Also bei mir funktionierts ???:L Und ich hab auch nochmal getestet, wenn ich diese Zeilen auskommentiere (also die Methode nicht überschreibe), dann ist mein Fenster auch nicht maximiert, sondern eben so groß, wie ich es als Standardgröße definiert hab.

Edit:
In der postStartup die Methode getActiveWorkbenchWindow? Das klappt?


----------



## dzim (9. Dez 2009)

Ich hab es auch gerade mal probiert und bei mir klappt es über die PlatformUI, wenn ich es in der postWindowOpen() im ApplicationWorkbenchWindowAdvisor ausführe.
Ein Grund es nicht zu nutzen, sondern den Status der Platform der letzten Sitzung zu speichern, ist für mich folgendes: Man kann (jedenfalls bei mir auf Linux) den Effekt des Maximierens sehen... das ist ein wenig - nun ja, sagen wir: unschön!
Aber es klappt jedenfalls


----------



## Sonecc (9. Dez 2009)

Gonzo17 hat gesagt.:


> Edit:
> In der postStartup die Methode getActiveWorkbenchWindow? Das klappt?
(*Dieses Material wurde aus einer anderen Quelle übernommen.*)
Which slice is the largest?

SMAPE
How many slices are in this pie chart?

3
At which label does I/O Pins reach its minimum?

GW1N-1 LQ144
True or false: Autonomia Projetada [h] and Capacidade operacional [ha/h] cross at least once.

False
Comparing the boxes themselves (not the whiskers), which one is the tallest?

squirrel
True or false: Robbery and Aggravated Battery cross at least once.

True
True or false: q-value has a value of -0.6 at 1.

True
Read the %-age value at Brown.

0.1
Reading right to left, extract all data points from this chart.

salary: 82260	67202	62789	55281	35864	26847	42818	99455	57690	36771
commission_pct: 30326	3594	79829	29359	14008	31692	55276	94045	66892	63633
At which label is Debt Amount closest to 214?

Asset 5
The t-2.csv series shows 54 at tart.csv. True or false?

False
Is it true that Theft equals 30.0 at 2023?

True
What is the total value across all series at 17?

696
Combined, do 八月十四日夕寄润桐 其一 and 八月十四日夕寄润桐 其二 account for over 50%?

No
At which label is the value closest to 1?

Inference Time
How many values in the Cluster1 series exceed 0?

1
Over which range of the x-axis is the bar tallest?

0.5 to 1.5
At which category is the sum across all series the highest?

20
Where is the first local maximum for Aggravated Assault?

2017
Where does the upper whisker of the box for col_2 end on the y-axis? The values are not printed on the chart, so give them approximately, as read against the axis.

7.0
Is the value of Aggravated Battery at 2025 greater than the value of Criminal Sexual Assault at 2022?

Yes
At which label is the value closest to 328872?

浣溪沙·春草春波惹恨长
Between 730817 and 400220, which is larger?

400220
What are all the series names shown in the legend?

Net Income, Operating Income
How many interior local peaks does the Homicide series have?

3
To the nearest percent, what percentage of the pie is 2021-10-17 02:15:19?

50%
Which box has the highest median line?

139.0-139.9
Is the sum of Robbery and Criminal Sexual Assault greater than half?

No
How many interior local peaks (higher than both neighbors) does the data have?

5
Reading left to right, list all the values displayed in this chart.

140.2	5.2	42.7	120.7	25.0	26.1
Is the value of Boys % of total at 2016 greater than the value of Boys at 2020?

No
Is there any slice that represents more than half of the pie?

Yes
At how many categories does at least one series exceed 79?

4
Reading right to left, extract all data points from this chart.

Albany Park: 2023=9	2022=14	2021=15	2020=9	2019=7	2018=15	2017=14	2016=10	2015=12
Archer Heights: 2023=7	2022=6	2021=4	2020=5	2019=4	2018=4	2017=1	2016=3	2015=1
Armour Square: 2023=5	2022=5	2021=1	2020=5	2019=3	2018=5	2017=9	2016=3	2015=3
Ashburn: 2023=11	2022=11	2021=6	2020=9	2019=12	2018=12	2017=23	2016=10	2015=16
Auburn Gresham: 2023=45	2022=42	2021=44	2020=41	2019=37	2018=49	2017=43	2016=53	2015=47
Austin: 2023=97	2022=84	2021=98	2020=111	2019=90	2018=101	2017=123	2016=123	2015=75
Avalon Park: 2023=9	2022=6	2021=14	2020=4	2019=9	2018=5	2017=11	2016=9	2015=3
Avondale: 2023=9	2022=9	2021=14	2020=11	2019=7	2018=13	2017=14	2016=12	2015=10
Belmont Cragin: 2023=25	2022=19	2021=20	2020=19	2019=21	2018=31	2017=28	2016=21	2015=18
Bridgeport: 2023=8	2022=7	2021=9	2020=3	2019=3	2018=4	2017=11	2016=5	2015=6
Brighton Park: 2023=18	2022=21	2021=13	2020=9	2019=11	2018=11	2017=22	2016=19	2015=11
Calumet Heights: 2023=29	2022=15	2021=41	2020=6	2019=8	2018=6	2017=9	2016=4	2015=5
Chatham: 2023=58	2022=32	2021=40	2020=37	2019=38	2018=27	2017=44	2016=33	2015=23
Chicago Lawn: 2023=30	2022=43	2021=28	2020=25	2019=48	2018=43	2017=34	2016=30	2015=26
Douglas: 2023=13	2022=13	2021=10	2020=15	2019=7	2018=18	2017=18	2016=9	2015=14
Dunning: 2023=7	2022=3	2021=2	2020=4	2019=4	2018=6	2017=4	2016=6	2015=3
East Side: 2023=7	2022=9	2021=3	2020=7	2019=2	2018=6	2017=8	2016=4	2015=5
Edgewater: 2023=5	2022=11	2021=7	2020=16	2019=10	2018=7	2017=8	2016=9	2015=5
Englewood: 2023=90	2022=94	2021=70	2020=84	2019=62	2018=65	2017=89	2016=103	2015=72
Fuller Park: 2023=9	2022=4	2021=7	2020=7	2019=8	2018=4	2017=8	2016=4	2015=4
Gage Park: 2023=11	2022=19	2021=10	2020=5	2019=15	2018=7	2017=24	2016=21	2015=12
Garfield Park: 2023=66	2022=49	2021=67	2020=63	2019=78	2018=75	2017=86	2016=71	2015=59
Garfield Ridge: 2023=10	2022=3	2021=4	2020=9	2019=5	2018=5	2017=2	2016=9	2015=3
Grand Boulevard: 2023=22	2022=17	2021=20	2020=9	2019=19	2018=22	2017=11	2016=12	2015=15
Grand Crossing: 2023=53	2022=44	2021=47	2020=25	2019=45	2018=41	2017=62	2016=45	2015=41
Ja klappt, Problem ist nur, dass die Workbench dann schon steht, die Shell ist initialisiert und dabei nicht maximiert, man sieht das maximieren daher eventuell.
Da aber scheinbar die anderen Dinge nicht klappten (weshalb auch immer), ist dies jedenfalls eine Lösung die definitiv klappen sollte, wenngleich sie vl auch nicht die schönste ist


----------